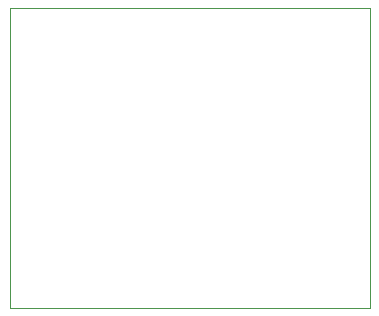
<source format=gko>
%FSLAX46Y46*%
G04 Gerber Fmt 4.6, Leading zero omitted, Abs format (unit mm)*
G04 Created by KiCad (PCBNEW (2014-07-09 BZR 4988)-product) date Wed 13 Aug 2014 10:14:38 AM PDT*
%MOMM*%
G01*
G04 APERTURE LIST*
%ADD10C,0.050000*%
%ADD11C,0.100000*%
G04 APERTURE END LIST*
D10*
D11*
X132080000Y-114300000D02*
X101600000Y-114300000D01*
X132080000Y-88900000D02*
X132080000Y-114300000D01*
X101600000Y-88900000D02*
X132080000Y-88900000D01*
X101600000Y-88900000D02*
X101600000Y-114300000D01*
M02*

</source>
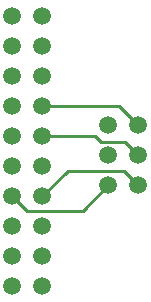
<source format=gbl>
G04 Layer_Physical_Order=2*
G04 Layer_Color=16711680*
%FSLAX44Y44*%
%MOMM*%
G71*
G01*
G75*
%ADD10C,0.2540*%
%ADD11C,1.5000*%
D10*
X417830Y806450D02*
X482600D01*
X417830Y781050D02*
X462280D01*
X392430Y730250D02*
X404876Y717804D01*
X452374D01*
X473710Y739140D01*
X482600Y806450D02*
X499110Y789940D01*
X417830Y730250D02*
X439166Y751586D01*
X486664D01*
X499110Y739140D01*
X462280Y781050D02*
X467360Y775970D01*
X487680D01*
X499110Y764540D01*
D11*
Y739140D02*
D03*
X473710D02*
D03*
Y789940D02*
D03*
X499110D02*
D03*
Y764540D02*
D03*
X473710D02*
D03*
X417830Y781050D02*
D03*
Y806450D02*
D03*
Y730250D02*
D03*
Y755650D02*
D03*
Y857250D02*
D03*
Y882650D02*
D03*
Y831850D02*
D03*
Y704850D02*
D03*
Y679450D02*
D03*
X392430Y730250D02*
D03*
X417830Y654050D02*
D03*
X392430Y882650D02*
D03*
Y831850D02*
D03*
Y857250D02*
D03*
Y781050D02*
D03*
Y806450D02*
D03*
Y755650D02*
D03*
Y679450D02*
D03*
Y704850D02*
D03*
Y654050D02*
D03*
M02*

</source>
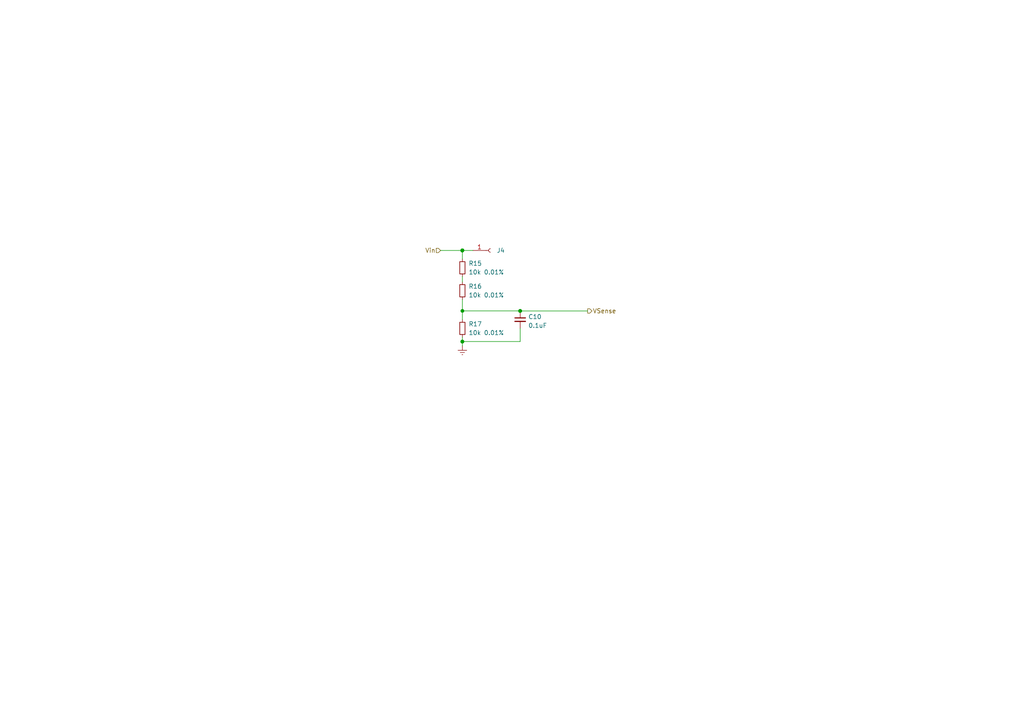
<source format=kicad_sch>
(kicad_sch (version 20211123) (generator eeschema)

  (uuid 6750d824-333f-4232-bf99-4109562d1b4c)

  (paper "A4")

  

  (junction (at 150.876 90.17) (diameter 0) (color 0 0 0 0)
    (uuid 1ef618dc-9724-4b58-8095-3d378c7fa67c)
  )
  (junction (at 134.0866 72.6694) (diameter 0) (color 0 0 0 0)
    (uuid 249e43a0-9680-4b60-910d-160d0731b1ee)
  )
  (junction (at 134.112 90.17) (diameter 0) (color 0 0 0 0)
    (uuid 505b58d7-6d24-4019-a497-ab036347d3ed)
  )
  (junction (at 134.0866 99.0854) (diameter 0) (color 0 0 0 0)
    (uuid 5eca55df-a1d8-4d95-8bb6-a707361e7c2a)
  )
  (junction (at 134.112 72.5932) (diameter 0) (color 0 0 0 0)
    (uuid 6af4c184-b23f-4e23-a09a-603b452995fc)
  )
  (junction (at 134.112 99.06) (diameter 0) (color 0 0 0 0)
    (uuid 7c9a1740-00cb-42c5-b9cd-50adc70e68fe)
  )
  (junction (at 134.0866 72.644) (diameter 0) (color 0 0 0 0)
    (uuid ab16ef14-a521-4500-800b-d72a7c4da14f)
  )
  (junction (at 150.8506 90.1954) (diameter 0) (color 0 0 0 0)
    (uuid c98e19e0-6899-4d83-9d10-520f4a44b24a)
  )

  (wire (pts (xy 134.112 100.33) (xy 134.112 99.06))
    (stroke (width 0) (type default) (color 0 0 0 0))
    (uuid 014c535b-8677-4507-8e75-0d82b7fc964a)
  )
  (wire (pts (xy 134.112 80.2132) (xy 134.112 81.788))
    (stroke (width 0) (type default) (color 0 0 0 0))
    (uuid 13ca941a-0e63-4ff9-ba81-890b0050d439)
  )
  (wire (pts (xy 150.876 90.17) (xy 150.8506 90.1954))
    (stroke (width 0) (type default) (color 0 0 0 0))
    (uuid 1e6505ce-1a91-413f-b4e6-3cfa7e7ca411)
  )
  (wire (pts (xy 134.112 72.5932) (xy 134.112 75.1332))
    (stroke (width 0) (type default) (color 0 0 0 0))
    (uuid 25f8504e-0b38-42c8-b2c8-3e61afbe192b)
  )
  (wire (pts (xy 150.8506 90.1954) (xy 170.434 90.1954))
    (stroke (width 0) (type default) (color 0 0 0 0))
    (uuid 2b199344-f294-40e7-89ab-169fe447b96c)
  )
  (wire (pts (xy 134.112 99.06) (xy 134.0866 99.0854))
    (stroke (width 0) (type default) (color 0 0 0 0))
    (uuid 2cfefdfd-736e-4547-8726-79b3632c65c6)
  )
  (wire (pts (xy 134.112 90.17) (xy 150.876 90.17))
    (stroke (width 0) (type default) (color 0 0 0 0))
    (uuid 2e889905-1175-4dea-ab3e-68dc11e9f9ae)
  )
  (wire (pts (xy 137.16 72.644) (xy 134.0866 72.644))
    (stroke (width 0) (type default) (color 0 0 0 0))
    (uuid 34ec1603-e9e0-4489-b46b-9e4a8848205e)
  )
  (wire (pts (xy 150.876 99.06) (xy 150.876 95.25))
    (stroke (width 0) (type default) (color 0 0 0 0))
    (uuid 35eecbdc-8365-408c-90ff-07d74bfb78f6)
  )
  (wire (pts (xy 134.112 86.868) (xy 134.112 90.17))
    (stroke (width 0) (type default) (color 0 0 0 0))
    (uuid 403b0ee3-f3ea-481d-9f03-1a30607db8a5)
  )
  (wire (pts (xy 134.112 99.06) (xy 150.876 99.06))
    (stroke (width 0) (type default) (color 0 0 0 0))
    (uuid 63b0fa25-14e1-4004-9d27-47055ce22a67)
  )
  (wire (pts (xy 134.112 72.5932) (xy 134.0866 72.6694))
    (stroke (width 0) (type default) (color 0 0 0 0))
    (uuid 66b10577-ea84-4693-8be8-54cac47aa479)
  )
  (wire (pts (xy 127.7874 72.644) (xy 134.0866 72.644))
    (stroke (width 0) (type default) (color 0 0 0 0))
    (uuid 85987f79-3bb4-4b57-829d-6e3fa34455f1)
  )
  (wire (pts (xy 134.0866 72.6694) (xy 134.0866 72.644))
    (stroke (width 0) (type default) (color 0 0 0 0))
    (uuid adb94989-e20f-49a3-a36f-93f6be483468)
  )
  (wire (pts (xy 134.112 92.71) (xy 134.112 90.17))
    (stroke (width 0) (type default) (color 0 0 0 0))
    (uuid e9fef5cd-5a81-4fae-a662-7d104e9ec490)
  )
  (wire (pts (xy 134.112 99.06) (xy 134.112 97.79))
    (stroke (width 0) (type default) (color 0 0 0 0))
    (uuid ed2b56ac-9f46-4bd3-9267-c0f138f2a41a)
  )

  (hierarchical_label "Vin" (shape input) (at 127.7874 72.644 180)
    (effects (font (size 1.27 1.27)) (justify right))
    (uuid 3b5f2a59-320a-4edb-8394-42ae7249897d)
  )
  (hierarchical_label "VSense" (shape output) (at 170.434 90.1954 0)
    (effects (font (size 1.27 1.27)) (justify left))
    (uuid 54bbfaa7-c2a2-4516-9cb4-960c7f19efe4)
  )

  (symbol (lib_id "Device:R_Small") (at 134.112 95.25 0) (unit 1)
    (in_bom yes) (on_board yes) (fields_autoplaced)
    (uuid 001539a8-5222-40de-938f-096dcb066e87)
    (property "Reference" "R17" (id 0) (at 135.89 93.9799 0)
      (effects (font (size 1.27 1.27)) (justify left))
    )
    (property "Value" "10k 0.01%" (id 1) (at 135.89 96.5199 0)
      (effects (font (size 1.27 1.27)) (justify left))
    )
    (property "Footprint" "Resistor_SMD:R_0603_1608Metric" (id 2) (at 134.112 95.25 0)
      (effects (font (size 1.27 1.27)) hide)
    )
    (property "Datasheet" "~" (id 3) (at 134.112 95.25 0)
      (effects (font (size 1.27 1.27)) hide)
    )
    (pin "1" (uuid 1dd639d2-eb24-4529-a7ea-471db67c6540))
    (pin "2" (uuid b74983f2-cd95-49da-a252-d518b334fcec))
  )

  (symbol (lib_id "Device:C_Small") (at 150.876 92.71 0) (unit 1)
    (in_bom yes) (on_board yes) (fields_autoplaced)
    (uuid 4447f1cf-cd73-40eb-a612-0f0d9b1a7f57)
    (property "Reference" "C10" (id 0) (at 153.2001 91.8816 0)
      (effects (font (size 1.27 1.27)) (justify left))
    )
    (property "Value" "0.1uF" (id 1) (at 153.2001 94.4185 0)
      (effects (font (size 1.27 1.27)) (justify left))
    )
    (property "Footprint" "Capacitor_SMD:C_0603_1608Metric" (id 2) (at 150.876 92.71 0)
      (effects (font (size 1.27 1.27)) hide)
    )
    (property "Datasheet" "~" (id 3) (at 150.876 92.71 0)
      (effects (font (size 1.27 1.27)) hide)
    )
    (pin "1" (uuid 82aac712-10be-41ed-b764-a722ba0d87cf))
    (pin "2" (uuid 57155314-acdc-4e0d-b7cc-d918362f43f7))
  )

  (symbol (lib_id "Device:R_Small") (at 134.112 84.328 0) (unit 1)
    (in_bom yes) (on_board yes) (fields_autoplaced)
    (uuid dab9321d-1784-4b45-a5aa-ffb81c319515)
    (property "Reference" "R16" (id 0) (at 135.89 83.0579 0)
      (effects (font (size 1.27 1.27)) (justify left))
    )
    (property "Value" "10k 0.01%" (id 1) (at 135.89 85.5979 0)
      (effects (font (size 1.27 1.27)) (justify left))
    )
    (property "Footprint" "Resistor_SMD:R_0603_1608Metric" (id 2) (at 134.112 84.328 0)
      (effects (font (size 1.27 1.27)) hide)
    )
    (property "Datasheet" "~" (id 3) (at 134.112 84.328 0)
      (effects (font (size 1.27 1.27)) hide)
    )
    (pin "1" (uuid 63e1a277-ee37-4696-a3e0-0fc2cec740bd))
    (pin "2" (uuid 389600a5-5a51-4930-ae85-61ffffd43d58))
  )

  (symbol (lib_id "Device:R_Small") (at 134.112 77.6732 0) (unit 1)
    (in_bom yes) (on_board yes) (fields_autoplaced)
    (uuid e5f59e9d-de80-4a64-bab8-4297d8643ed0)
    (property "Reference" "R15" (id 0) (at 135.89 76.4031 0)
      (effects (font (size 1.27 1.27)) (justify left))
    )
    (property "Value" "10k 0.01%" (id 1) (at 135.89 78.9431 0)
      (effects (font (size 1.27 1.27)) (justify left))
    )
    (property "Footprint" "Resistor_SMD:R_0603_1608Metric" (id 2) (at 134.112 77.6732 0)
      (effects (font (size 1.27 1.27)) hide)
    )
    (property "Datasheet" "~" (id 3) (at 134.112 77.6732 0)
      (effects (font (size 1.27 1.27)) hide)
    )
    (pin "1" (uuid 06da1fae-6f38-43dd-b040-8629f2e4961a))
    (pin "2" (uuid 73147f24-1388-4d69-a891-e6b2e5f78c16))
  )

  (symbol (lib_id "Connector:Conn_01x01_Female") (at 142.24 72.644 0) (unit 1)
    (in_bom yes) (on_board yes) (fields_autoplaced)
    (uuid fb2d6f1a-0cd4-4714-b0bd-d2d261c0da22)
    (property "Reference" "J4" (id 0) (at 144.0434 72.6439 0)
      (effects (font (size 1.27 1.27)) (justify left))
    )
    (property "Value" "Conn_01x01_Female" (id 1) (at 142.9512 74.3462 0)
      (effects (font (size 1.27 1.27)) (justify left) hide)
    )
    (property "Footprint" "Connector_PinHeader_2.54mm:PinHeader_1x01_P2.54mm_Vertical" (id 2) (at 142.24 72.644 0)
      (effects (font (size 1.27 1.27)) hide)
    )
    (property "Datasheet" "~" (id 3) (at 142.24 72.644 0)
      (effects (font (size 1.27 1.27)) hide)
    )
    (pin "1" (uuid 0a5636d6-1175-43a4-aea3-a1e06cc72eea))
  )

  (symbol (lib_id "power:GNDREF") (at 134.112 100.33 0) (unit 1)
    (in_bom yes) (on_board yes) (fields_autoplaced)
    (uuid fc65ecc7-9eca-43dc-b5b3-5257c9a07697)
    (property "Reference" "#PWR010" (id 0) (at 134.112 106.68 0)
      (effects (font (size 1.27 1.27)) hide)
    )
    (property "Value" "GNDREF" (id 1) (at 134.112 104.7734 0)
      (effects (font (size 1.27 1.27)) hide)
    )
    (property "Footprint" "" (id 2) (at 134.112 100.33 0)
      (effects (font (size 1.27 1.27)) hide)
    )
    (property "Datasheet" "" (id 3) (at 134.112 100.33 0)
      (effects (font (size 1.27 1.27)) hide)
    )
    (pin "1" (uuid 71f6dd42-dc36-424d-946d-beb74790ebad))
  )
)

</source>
______________________________
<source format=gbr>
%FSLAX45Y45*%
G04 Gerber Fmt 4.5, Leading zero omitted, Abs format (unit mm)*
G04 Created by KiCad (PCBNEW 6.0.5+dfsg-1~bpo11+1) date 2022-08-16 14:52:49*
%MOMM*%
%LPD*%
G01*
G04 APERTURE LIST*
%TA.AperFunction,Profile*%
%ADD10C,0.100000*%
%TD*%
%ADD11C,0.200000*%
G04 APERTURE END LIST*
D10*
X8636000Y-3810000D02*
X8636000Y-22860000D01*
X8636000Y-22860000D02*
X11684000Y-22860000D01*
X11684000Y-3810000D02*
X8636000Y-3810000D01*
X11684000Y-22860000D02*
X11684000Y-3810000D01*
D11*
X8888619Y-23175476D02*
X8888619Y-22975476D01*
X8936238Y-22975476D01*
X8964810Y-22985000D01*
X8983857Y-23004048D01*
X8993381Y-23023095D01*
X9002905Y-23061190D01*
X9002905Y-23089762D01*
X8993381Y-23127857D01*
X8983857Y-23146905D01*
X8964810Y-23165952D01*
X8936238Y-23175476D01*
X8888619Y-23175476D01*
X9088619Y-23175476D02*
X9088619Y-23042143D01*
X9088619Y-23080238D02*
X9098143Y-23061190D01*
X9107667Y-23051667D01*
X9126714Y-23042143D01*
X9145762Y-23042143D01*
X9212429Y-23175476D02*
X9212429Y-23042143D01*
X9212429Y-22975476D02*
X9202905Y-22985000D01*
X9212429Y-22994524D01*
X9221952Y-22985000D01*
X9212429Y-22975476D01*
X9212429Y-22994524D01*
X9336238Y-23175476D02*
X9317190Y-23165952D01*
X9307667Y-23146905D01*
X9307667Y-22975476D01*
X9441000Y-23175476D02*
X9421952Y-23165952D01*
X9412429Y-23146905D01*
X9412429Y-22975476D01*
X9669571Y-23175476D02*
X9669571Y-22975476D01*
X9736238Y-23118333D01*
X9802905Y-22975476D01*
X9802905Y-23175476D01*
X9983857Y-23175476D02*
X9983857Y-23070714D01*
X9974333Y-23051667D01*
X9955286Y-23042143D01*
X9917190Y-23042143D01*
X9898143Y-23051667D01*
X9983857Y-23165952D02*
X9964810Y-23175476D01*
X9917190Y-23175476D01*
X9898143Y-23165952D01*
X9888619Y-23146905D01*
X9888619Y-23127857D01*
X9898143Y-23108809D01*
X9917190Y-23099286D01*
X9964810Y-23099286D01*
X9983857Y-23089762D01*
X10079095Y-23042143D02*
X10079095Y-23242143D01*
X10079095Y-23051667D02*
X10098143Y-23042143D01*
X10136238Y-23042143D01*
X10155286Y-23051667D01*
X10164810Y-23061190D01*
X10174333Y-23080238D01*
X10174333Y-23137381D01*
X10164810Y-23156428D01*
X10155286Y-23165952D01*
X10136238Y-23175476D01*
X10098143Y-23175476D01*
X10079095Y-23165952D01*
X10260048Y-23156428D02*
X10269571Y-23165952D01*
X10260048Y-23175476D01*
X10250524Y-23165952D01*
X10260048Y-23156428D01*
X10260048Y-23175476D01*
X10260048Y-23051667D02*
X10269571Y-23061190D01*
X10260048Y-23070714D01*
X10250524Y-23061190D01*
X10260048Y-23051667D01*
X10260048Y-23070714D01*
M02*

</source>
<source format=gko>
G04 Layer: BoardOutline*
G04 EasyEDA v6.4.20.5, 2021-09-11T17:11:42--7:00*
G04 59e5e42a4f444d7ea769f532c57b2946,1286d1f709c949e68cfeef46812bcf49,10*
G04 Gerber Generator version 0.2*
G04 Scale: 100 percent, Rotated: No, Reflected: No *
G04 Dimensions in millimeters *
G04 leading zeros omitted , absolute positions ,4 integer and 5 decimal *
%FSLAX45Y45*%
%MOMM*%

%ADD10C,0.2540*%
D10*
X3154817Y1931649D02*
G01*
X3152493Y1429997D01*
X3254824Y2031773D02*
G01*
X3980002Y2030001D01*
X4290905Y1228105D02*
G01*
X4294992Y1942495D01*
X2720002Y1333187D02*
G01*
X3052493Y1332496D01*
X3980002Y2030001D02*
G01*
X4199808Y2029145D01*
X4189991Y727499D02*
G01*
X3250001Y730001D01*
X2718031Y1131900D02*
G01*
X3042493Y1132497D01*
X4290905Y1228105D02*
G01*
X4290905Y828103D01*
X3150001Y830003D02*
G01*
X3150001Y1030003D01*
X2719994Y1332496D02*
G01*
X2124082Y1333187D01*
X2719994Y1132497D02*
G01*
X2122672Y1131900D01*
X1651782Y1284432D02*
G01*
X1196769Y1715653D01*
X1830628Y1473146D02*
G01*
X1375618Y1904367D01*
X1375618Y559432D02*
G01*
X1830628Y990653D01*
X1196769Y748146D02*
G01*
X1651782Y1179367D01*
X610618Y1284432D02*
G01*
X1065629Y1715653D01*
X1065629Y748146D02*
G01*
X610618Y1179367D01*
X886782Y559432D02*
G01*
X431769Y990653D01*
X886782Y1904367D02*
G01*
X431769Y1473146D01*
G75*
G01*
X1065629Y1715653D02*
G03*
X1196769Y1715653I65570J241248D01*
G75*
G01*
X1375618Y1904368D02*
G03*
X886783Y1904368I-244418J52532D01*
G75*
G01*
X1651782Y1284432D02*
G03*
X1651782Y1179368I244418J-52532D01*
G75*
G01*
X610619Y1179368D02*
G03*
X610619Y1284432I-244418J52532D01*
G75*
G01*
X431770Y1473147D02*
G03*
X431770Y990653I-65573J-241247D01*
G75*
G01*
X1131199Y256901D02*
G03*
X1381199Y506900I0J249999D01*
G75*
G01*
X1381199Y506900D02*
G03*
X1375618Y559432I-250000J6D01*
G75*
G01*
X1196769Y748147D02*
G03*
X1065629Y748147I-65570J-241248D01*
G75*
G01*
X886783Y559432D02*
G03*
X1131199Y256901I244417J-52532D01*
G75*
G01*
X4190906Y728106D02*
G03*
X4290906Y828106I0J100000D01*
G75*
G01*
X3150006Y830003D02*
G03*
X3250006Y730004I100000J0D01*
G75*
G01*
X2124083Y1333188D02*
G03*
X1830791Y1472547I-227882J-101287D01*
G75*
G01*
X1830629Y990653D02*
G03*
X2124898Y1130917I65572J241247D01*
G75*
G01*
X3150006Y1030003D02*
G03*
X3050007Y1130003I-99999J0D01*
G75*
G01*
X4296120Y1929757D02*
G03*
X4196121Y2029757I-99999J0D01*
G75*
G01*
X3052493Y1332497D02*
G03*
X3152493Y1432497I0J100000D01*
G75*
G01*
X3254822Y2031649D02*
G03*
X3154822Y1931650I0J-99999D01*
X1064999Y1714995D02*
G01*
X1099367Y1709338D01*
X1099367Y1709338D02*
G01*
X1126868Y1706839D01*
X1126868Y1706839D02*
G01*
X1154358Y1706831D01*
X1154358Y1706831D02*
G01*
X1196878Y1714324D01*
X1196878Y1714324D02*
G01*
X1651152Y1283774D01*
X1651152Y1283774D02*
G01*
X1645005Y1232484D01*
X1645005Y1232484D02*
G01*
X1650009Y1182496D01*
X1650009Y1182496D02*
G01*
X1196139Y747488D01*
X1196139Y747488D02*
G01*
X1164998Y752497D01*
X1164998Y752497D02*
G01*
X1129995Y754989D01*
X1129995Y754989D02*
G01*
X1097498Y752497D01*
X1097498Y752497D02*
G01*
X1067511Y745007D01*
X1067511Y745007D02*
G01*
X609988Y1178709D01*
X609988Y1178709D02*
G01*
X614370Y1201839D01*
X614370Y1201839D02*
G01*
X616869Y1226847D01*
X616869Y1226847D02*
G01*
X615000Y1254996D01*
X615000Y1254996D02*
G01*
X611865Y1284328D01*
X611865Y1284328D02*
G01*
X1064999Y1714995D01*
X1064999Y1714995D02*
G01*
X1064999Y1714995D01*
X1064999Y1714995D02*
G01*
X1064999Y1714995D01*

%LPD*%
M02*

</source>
______________________________
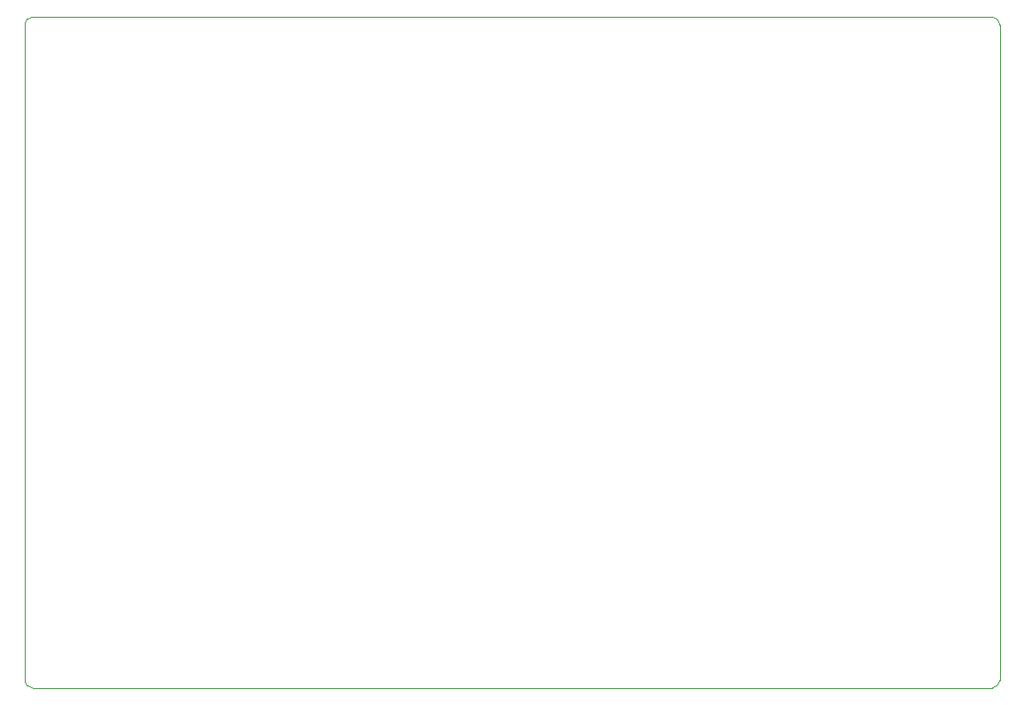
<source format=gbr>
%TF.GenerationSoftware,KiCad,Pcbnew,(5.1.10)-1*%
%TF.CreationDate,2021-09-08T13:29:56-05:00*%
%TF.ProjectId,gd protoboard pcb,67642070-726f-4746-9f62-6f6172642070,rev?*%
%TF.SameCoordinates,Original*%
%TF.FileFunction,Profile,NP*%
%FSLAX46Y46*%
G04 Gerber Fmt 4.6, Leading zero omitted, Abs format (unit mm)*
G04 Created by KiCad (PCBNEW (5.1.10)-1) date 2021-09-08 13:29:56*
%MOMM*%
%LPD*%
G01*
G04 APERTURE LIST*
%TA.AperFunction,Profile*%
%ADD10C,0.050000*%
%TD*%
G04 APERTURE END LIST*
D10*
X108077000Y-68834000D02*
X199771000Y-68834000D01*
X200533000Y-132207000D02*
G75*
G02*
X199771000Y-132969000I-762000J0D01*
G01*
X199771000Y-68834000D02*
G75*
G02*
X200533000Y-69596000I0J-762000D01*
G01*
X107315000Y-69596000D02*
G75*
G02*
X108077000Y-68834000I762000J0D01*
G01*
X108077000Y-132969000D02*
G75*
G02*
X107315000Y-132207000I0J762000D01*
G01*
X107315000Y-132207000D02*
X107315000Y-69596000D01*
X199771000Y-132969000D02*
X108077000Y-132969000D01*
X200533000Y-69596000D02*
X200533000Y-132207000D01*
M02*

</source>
______________________________
Work request:
Beginning with the line containing "X8993381Y-23023095D01*" in the material above, copy every line exactly until you have copied the line containing "X9145762Y-23042143D01*".

Final answer:
X8993381Y-23023095D01*
X9002905Y-23061190D01*
X9002905Y-23089762D01*
X8993381Y-23127857D01*
X8983857Y-23146905D01*
X8964810Y-23165952D01*
X8936238Y-23175476D01*
X8888619Y-23175476D01*
X9088619Y-23175476D02*
X9088619Y-23042143D01*
X9088619Y-23080238D02*
X9098143Y-23061190D01*
X9107667Y-23051667D01*
X9126714Y-23042143D01*
X9145762Y-23042143D01*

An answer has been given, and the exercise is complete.